┏━━

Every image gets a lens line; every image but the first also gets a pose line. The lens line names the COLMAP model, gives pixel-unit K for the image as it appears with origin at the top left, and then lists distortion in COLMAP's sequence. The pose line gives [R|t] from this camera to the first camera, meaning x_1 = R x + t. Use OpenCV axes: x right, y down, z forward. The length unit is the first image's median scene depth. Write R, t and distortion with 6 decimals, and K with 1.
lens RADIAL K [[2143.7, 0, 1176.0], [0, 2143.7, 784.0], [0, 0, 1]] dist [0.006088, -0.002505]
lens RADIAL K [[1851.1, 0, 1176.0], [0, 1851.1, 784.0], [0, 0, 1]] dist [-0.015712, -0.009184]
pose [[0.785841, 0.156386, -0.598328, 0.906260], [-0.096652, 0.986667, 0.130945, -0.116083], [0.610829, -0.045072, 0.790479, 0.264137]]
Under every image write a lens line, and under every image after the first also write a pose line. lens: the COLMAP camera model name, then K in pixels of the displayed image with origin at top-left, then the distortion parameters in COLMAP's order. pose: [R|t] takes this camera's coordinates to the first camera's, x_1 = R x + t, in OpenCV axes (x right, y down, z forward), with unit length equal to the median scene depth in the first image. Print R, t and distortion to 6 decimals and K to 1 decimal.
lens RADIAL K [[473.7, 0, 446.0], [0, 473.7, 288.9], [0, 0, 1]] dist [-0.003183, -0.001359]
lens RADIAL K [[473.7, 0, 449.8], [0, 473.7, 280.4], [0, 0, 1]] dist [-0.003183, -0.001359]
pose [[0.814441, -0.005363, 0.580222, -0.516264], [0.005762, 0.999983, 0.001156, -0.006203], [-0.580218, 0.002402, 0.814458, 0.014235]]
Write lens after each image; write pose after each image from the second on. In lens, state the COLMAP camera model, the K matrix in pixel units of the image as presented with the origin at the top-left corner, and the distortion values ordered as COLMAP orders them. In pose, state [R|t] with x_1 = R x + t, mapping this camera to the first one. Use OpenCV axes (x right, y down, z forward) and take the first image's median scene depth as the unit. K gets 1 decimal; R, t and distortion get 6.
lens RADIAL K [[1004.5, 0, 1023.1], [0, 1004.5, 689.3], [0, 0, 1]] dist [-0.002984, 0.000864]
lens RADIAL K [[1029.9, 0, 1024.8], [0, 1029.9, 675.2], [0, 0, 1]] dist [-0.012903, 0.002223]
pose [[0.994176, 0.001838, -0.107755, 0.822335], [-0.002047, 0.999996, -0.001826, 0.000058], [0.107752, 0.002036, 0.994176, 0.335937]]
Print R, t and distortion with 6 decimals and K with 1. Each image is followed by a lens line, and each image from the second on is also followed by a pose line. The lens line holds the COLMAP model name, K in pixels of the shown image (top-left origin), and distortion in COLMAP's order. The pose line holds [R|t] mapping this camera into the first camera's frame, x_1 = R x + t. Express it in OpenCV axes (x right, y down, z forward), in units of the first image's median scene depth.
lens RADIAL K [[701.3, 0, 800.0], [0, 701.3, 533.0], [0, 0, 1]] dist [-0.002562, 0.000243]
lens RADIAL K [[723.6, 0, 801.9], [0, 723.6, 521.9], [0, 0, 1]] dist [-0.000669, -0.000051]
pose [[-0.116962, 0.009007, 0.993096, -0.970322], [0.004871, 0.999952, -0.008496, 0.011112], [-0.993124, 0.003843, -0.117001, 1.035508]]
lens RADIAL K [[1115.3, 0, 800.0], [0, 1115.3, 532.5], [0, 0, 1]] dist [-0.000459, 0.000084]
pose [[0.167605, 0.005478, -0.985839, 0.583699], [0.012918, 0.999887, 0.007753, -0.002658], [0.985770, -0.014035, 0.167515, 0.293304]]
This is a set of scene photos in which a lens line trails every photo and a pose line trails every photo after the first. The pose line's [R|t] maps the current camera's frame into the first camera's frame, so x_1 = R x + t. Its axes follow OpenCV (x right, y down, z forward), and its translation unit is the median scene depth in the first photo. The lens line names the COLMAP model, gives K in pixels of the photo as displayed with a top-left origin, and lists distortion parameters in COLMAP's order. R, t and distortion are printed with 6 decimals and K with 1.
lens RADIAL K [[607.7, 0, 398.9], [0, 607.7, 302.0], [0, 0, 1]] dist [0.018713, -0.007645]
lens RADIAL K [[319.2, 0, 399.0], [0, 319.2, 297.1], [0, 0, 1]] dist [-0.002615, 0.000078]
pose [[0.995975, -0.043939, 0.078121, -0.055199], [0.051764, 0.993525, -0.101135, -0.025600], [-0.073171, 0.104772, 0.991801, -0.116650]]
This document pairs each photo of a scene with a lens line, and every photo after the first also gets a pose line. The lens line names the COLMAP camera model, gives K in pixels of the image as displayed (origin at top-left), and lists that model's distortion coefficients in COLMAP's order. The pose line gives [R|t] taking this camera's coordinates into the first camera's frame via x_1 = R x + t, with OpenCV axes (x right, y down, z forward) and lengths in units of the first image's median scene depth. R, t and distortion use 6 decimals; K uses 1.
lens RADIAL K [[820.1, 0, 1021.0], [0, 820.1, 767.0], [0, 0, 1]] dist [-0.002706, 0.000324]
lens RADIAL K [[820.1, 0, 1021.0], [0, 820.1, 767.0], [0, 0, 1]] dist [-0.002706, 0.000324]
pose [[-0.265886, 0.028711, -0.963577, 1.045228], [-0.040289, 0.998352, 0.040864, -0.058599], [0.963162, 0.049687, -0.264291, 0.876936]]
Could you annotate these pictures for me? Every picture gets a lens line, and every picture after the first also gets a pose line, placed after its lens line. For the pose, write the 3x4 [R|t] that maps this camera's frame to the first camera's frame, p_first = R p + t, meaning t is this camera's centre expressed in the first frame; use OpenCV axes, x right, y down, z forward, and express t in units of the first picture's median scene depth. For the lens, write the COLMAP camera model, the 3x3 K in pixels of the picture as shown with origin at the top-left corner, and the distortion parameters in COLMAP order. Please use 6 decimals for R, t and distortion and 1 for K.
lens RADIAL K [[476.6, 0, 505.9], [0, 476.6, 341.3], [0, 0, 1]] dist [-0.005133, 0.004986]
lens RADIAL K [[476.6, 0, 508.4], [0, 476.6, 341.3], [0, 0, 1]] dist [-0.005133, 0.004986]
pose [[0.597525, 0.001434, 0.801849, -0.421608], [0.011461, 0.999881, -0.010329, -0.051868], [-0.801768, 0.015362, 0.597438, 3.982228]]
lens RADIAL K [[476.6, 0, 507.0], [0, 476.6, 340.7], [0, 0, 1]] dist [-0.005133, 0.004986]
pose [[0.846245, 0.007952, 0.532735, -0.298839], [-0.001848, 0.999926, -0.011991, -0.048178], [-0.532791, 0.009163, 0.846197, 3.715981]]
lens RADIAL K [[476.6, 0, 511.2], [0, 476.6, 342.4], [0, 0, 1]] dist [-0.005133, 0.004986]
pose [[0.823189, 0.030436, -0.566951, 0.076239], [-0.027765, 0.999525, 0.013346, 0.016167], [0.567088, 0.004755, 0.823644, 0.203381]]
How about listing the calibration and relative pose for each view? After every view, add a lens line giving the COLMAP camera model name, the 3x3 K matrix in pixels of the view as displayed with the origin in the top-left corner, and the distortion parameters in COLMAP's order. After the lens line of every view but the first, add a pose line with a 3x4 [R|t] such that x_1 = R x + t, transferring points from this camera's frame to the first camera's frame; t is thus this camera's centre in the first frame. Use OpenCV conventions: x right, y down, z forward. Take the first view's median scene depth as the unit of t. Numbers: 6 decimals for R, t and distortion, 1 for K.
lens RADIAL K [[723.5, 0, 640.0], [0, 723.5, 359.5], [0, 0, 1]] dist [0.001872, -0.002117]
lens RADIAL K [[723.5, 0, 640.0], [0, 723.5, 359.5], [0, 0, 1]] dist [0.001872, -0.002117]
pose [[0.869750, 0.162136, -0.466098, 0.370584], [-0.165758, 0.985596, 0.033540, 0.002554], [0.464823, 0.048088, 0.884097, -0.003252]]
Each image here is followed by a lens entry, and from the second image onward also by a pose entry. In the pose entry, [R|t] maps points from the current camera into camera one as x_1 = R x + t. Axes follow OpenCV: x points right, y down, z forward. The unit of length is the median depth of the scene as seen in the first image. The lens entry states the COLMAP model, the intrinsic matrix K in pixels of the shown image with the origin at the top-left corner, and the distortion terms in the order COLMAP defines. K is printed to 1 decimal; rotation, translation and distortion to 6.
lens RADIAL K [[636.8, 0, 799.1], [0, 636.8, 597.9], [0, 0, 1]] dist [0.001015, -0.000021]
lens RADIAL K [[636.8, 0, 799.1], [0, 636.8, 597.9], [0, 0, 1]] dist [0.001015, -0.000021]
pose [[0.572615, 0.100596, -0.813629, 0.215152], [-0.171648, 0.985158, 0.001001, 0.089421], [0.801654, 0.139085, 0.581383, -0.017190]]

┗━━

### ACTIVITY
Please transcribe word for word the lines from the line with "Each image here" to the end of the material, both ends included.

### TASK SOLUTION
Each image here is followed by a lens entry, and from the second image onward also by a pose entry. In the pose entry, [R|t] maps points from the current camera into camera one as x_1 = R x + t. Axes follow OpenCV: x points right, y down, z forward. The unit of length is the median depth of the scene as seen in the first image. The lens entry states the COLMAP model, the intrinsic matrix K in pixels of the shown image with the origin at the top-left corner, and the distortion terms in the order COLMAP defines. K is printed to 1 decimal; rotation, translation and distortion to 6.
lens RADIAL K [[636.8, 0, 799.1], [0, 636.8, 597.9], [0, 0, 1]] dist [0.001015, -0.000021]
lens RADIAL K [[636.8, 0, 799.1], [0, 636.8, 597.9], [0, 0, 1]] dist [0.001015, -0.000021]
pose [[0.572615, 0.100596, -0.813629, 0.215152], [-0.171648, 0.985158, 0.001001, 0.089421], [0.801654, 0.139085, 0.581383, -0.017190]]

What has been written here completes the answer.